GM earned a little less than Wall Street expected from July to September, and lowered its earnings projections for the year. GM's shares fell $2.46, or 6 percent, leading the Dow Jones Industrial Average to a 107-point drop and bringing down the value of every other automotive stock from Ford Motor Co. to Federal Mogul Corp.
"We have to move more aggressively to address some frankly chronic, but difficult to address, cost issues," said chairman and chief executive Rick Wagoner, who, in a sign of the seriousness of the situation, personally spoke to analysts and reporters in a conference call.

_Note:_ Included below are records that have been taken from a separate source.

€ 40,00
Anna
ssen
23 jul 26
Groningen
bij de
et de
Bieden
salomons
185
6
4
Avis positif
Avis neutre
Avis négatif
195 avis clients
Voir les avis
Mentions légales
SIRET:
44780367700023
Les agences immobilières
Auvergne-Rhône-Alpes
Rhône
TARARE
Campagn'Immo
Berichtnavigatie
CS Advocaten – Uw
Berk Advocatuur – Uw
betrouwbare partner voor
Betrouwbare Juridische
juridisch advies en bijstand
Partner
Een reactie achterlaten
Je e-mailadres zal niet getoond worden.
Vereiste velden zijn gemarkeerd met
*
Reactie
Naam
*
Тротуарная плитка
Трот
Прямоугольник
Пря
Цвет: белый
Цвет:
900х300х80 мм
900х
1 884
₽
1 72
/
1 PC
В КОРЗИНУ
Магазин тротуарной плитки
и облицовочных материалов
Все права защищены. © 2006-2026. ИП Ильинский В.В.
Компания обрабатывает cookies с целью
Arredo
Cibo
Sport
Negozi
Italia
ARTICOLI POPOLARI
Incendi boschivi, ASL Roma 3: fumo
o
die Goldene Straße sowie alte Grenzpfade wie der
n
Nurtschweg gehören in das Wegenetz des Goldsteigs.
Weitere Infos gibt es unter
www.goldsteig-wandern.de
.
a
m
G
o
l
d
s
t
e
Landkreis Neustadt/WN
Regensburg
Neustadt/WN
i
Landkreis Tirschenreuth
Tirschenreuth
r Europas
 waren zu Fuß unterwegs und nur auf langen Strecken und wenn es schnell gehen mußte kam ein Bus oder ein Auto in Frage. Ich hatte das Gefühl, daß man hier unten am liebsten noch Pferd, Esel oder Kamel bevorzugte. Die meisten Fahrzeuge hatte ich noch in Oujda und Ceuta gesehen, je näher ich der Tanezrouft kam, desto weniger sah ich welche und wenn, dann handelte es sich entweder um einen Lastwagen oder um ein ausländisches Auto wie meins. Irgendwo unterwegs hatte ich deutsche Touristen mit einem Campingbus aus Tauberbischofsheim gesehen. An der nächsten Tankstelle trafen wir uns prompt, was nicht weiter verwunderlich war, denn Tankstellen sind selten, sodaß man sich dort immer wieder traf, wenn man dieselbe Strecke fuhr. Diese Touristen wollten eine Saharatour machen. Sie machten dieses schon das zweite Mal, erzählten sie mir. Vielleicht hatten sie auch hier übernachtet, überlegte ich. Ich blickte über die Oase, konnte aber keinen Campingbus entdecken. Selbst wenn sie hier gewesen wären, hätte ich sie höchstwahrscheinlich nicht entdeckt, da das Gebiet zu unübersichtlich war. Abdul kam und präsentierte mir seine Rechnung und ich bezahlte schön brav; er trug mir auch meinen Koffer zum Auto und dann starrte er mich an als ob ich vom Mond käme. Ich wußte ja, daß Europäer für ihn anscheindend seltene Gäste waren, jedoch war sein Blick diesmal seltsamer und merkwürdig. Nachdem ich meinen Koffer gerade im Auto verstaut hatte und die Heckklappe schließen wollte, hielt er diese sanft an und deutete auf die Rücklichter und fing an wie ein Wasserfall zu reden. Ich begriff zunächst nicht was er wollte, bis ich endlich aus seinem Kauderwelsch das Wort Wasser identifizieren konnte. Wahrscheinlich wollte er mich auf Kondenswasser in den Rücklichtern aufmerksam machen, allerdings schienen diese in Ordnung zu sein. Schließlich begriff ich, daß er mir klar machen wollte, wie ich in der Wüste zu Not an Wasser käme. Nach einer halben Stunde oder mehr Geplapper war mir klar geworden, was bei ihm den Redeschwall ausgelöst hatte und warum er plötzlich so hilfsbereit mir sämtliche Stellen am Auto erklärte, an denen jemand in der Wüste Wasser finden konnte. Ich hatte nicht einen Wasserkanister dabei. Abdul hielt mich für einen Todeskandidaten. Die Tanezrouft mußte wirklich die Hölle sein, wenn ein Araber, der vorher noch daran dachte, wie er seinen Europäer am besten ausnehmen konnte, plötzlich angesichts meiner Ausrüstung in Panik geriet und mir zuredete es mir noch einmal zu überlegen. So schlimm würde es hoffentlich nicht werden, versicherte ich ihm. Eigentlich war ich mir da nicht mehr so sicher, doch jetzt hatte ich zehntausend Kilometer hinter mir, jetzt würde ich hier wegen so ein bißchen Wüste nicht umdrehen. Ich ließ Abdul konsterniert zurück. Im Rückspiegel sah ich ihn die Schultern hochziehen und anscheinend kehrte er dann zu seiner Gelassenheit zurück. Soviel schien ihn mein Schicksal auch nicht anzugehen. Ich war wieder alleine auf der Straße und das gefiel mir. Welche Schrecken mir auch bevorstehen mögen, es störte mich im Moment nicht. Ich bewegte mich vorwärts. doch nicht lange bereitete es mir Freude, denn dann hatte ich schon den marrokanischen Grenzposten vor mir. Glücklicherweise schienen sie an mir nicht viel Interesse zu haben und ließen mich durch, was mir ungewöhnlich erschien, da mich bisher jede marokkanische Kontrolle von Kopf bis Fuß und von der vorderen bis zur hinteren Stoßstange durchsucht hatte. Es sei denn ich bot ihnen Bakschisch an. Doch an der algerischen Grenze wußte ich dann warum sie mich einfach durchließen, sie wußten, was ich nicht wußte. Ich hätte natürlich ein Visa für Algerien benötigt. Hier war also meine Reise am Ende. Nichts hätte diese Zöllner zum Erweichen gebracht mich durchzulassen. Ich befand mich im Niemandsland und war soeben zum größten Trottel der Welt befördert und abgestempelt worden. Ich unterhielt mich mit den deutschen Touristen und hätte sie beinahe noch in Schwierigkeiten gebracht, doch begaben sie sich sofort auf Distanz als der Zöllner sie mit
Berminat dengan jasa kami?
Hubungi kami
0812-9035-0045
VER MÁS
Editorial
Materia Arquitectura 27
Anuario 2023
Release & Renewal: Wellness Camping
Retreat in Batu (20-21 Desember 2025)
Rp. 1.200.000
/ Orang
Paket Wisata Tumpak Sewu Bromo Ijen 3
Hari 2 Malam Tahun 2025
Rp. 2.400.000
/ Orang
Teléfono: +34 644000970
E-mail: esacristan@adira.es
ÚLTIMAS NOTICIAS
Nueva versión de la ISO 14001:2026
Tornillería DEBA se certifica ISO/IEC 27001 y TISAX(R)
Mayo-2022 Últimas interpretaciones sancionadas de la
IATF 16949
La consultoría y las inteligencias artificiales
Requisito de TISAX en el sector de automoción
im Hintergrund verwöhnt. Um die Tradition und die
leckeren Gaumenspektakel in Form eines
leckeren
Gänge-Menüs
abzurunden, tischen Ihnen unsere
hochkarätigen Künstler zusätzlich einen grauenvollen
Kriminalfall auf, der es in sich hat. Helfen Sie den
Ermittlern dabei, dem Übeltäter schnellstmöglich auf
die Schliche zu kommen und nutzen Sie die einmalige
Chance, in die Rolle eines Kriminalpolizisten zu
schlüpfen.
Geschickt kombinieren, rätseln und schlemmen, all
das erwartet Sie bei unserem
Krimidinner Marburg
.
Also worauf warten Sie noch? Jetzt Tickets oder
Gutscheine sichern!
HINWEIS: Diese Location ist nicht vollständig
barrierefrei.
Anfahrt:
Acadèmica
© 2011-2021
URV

Chief among these chronic problems are health-care inflation in the United States and continued losses in Europe. GM took the first step toward restoring profits in Europe Thursday, announcing 12,000 job cuts.
Taking action
GM announced it would eliminate 20 percent of its European work force over the next year or so, which it hopes will save $600 million a year. But that isn't enough to start making money there, and the company can't even talk about when it might have a plan to end five years of red ink.
And the company has a range of ideas for how to slow the double-digit inflation in health care, but none will fix it. The problem is bigger than GM -- it squeezes all U.S. companies -- but a government solution could be 10 years out.
Some good news
For the three months that just ended, the news was not all bad: GM gained market share in all four regions of the globe, earnings rose 3.5 percent, and the still-growing GMAC finance unit appears capable of consistently delivering profits of $2.5 billion a year.
GM posted a net profit of $440 million, or 78 cents a share, up from $425 million in the same period last year. Excluding last year's loss by Hughes Electronics, as most investors would because the unit has been sold, earnings fell by 2 cents per share.
The results fell at the bottom of the expectations set out by GM -- which has earned a reputation of earning more than it promises.
Now the company, which raised its outlook for the year only three months ago -- to $7 a share from a range of $6 to $6.50 a share -- turned back to its original goals. And the prospects of earning $10 a share by 2005 or 2006 seem to have vanished like a dream.
The company will set out its 2005 expectations in January, said chief financial officer John Devine.
The debt-rating agency Standard & amp; Poor's Corp. cut GM's credit rating to within a notch of "junk" status.
That is the same level as Ford's rating, which S & amp;P affirmed.
In a conference call, S & amp;P analyst Scott Sprinzen added that he is "skeptical" about Ford's prospects for meeting its goal of earning $7 billion before taxes by 2006.